Gordon's journey to learning contentment and his pull toward meditation started before he realized it, when he was a busy, skeptical doctor.
He had a patient with a heart condition who took a look at Gordon and offered unsolicited advice.
The patient told him, "Whoa ... You're killing yourself. You've got this marvelous energy about you, but it's fractured—and you better do something about it," Gordon said.
Just before walking into the patient's room, Gordon had done what he always did. He quickly looked over the patient's chart (he was seeing countless patients for 17 hours a day), took a deep breath and put on a "façade of calmness."
But despite the pretense, Gordon's mind was always racing. He was a happy person, but he had never been at peace, he said.
Eventually, Gordon had a conversation with that patient, who practiced meditation.
Gordon spoke about our two selves—the physical and spiritual. The physical is the body and ego—the part that dies. The spiritual part is the authentic self that isn't going to die. It's the higher consciousness, he said.
Through his practice of meditation, which helps clear the mind of ego and thoughts that keep us grounded in the physical world and often in the negativity of life, he's been able to get to a higher place of awareness where he's a passive observer, he said.
There's no judgment, no interference, only passive observation.
He watches himself, his family.
"I think what's going to happen is one of these days I'm going to be in this place of higher awareness as I watch myself die," he said.

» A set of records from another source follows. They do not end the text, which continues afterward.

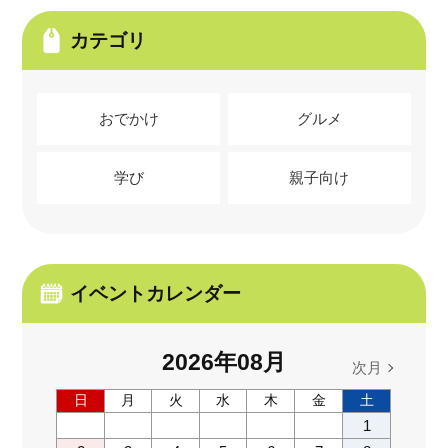
カテゴリ
おでかけ
グルメ
学び
親子向け
イベントカレンダー
2026
年
08
月
次月
日
月
火
水
木
金
土
1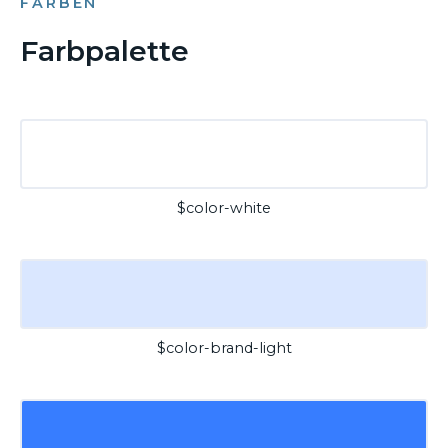
FARBEN
Farbpalette
$color-white
$color-brand-light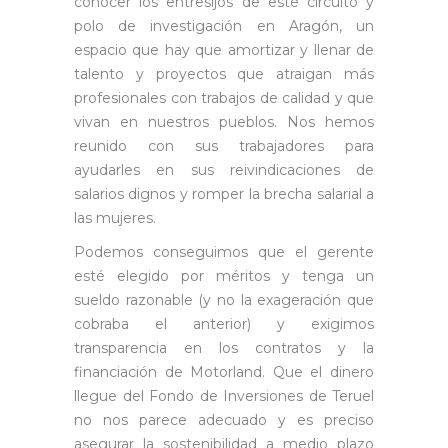
conocer los entresijos de este circuito y
polo de investigación en Aragón, un
espacio que hay que amortizar y llenar de
talento y proyectos que atraigan más
profesionales con trabajos de calidad y que
vivan en nuestros pueblos. Nos hemos
reunido con sus trabajadores para
ayudarles en sus reivindicaciones de
salarios dignos y romper la brecha salarial a
las mujeres.
Podemos conseguimos que el gerente
esté elegido por méritos y tenga un
sueldo razonable (y no la exageración que
cobraba el anterior) y exigimos
transparencia en los contratos y la
financiación de Motorland. Que el dinero
llegue del Fondo de Inversiones de Teruel
no nos parece adecuado y es preciso
asegurar la sostenibilidad a medio plazo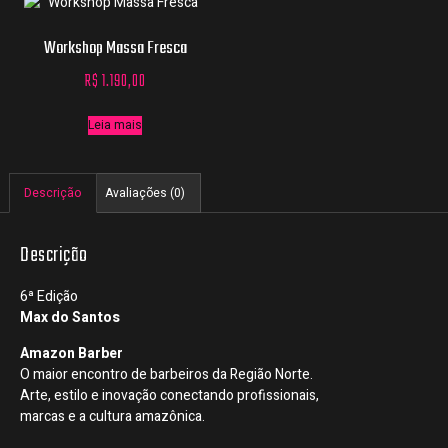
Workshop Massa Fresca
R$
1.190,00
Leia mais
Descrição
Avaliações (0)
Descrição
6ª Edição
Max do Santos
Amazon Barber
O maior encontro de barbeiros da Região Norte.
Arte, estilo e inovação conectando profissionais,
marcas e a cultura amazônica.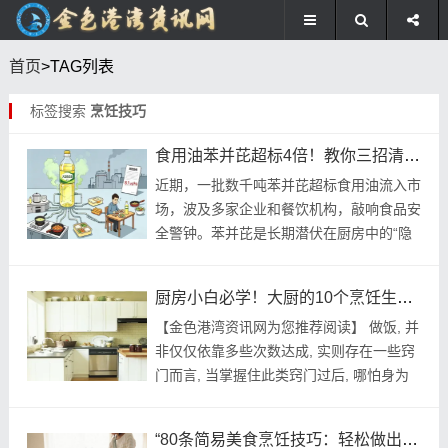
首页
>TAG列表
标签搜索
烹饪技巧
食用油苯并芘超标4倍！教你三招清除厨房隐形刺客
近期，一批数千吨苯并芘超标食用油流入市
场，波及多家企业和餐饮机构，敲响食品安
全警钟。苯并芘是长期潜伏在厨房中的“隐
形刺客”，常见于烹饪过程。了解其危害，
采取预防措施，对保障健康至关重要。苯并
厨房小白必学！大厨的10个烹饪生活经验指南
芘是多环芳...
【金色港湾资讯网为您推荐阅读】 做饭, 并
非仅仅依靠多些次数达成, 实则存在一些窍
门而言, 当掌握住此类窍门过后, 哪怕身为
不谙厨艺之人, 同样能够烹调出颇具美味水
平的菜品来！ 现如今, 马上就要给大...
“80条简易美食烹饪技巧：轻松做出美味佳肴”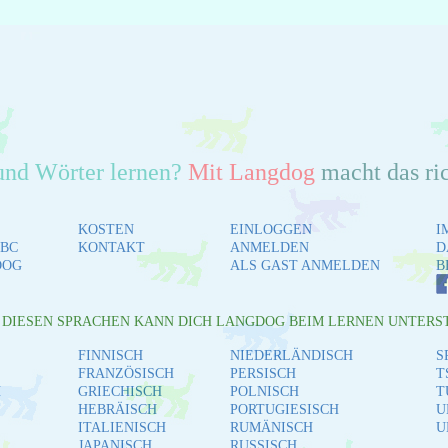
und Wörter lernen?
Mit Langdog
macht das ri
KOSTEN
EINLOGGEN
I
BC
KONTAKT
ANMELDEN
D
DOG
ALS GAST ANMELDEN
B
L DIESEN SPRACHEN KANN DICH LANGDOG BEIM LERNEN UNTERS
FINNISCH
NIEDERLÄNDISCH
S
FRANZÖSISCH
PERSISCH
T
H
GRIECHISCH
POLNISCH
T
HEBRÄISCH
PORTUGIESISCH
U
ITALIENISCH
RUMÄNISCH
U
JAPANISCH
RUSSISCH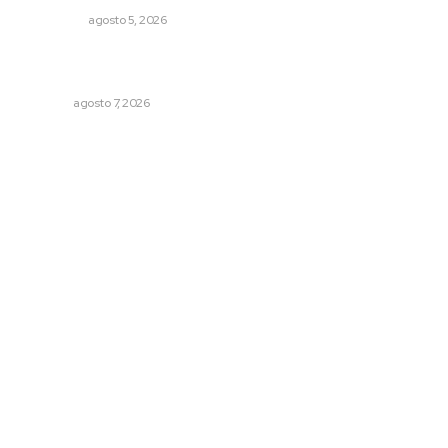
POLICIACA
agosto 5, 2026
Desconfío de las policías municipales: gobernador
Navarro
NAYARIT
agosto 7, 2026
Archivo mensual
agosto 2026
julio 2026
junio 2026
mayo 2026
abril 2026
marzo 2026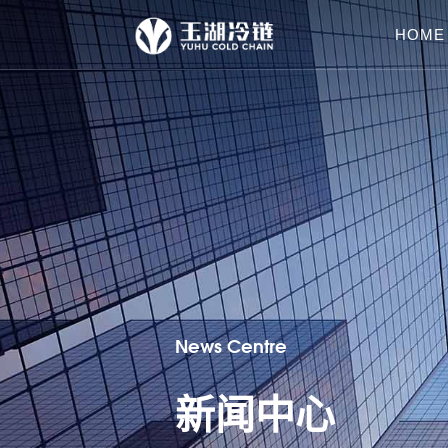
HOME
News Centre
新闻中心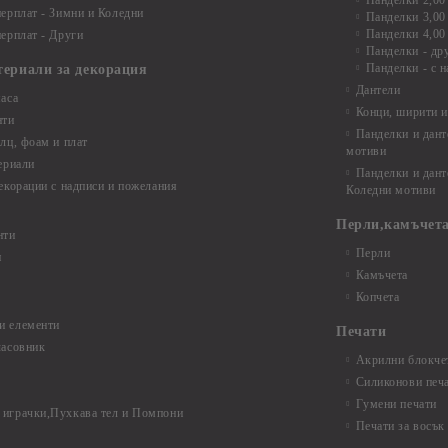
Панделки 2,00
ерплат - Зимни и Коледни
Панделки 3,00
Панделки 4,00
ерплат - Други
Панделки - др
Панделки - с н
териали за декорация
Дантели
аса
Конци, ширити и
нти
Панделки и дант
лц, фоам и плат
мотиви
ериали
Панделки и дант
екорации с надписи и пожелания
Коледни мотиви
Перли,камъчета
нти
Перли
и
Камъчета
Копчета
и елементи
Печати
часовник
Акрилни блокчет
Силиконови печ
Гумени печати
играчки,Пухкава тел и Помпони
Печати за восък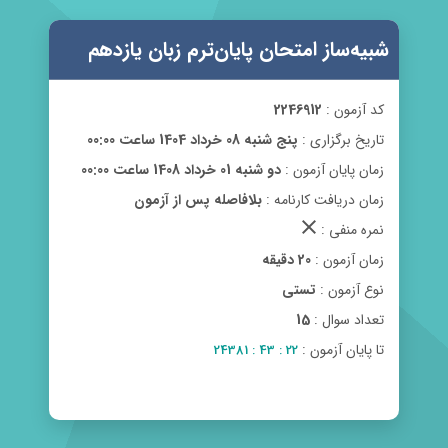
شبیه‌ساز امتحان پایان‌ترم زبان یازدهم
کد آزمون :
2246912
تاریخ برگزاری :
پنج شنبه 08 خرداد 1404 ساعت 00:00
زمان پایان آزمون :
دو شنبه 01 خرداد 1408 ساعت 00:00
زمان دریافت کارنامه :
بلافاصله پس از آزمون
clear
نمره منفی :
زمان آزمون :
20 دقیقه
نوع آزمون :
تستی
تعداد سوال :
15
تا پایان آزمون :
22 : 43 : 24381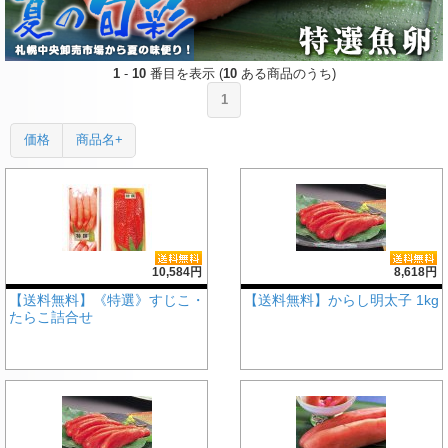
1
-
10
番目を表示 (
10
ある商品のうち)
1
価格
商品名+
10,584円
8,618円
【送料無料】《特選》すじこ・
【送料無料】からし明太子 1kg
たらこ詰合せ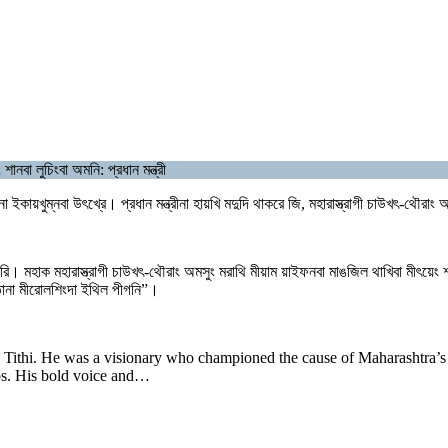
ানবা লুচিংবা অমনি: প্রধান মন্ত্রী
োদীনা ইকায়খুম্নবা উৎখ্রে। প্রধান মন্ত্রীনা হায়খি মদুদি থাকরে জি, মহারাস্ত্রাগী চাউখৎ-থৌ
উৎচরি। মহাক মহারাস্ত্রাগী চাউখৎ-থৌরাং অমসুং মরাথি মীয়াম য়াইফনবা মাঙজিল থাখিবা মীৎ
তানা মীরোলশিংদা ইথিল পীগনি”।
ya Tithi. He was a visionary who championed the cause of Maharashtra
hos. His bold voice and…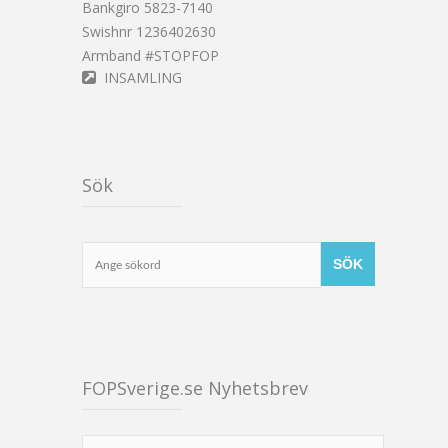
Bankgiro 5823-7140
Swishnr 1236402630
Armband #STOPFOP
INSAMLING
Sök
FOPSverige.se Nyhetsbrev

"[He] was like Mount Vesuvius; he started gurgling all this exciting stuff about his spiritual journey," Gordon said. "We spent four hours talking, and he asked me to be open to everything and attached to nothing."
That didn't mean Gordon was immediately sold, but that's when he started to open his mind, he said.
He began to be receptive, and people started to come into his life coincidentally, or so he first thought.
Gordon also read Dyer's book "Real Magic" and tried to call him to thank him for his wisdom, but they didn't connect.
Not then, anyway.
A couple of years later, Gordon and his wife were on a trip to Hawaii. His wife had the shingles—a bummer, to say the least.
"One morning, I got up and tried to meditate and just couldn't get into it," Gordon said. "I tried to run and was just feeling depressed. I was walking back to our room sort of kicking the sand and feeling sorry for myself, and guess who I bumped into on the beach?"
It was Wayne Dyer.
The duo became friends. Gordon spoke at a couple of Dyer's conferences, and Dyer wrote the foreword for Gordon's book.
As I talked with Gordon, I had a feeling that I've experienced occasionally throughout my life and have written about.
It's a sense I think I've always been able to access, although never on cue, but it's become more attainable through meditation.
It's the feeling that I am in the exact place I'm supposed to be, having the precise experience I should be having.
The next story Gordon told me cemented that feeling.
"Everything is in perfect order."
In 2009, Gordon's daughter came to his office, and he could tell something was upsetting her.
She told him she had always thought that when she got older, she'd assume more control over her life and life would get easier.
I have frequently had this same thought (and wrote it here recently).
He told me he thought for a moment and knew what he was about to say would be important.
Gordon told his daughter that he thinks that's how life is supposed to be.
"If we are to grow, if we are to mature, to progress on this spiritual path, we have to face greater and greater obstacles," he said. "Only by overcoming those obstacles do we grow. And I shared with her that everything is in perfect order."
Listening to this kind, brilliant stranger relay the advice he gave to his daughter, who is about my age, I knew that everything is indeed in perfect order.